*** Text shown ***

Friday 29 May 2015

Don't fill your HDFS disks (upgrading to CDH 5.4.2)

Just a short post on the dangers of filling your HDFS disks. It's a warning you'll hear at conferences and in best practices blog posts like this one, but usually with only a vague consequence of "bad things will happen". We upgraded from CDH 5.2.0 to CDH 5.4.2 this past weekend and learned the hard way: bad things will happen.

The Machine Configuration

The upgrade went fine in our dev cluster (which has almost no data in HDFS) so we weren't expecting problems in production. Our production cluster is of course slightly different than our (much smaller) dev cluster. In production we have 3 masters, where one holds the NameNode and another holds the SecondaryNameNode (we're not yet using a High Availability setup, but it's in the plan). We have 12 DataNodes where each one has 13 disks dedicated to HDFS storage: 12 are 1TB and one is 512GB. They are formatted with 0% reserved blocks for root. The machines are evenly split into two racks.

*** End of Text shown ***
*** Supplied data ***

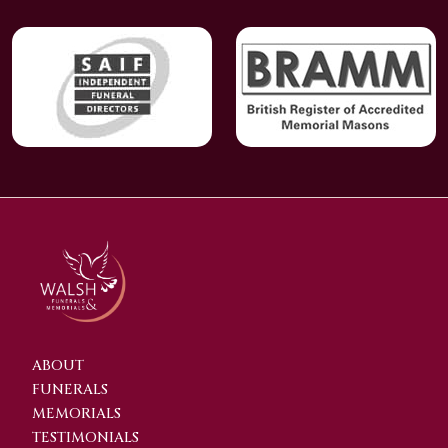
ABOUT
FUNERALS
MEMORIALS
TESTIMONIALS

*** End of Supplied data ***

• Task goal: Continue the blog post about filling HDFS disks during the CDH 5.4.2 upgrade, starting right after its last sentence.

• Answer area:
Pre Upgrade Status

We were at about 75% total HDFS usage with only a few percent difference between machines. We were configured to use Round Robin block placement (dfs.datanode.fsdataset.volume.choosing.policy) with 10GB reserved for non-hdfs use (dfs.datanode.du.reserved), which are the defaults in CDH manager. Each of the 1TB disks was around 700GB used (of 932GB usable), and the 512 GB disks were all at their limit: 456GB used (of 466GB usable). That left only the configured 10GB free for non-hdfs use on the small disks. Our disks are mounted in the pattern /mnt/disk_a, /mnt/disk_b and so on, with /mnt/disk_m as the small disk. We're using the free version of CDHM so we can't do rolling upgrades, meaning this upgrade would bringing everything down. And because our cluster is getting full (> 80% usage is another rumoured "bad things" threshold) we have reduced one class of data (user's occurrence downloads) to a replication factor of 2 (from the default of 3). This is considered somewhere between naughty and criminal, and you'll see why below.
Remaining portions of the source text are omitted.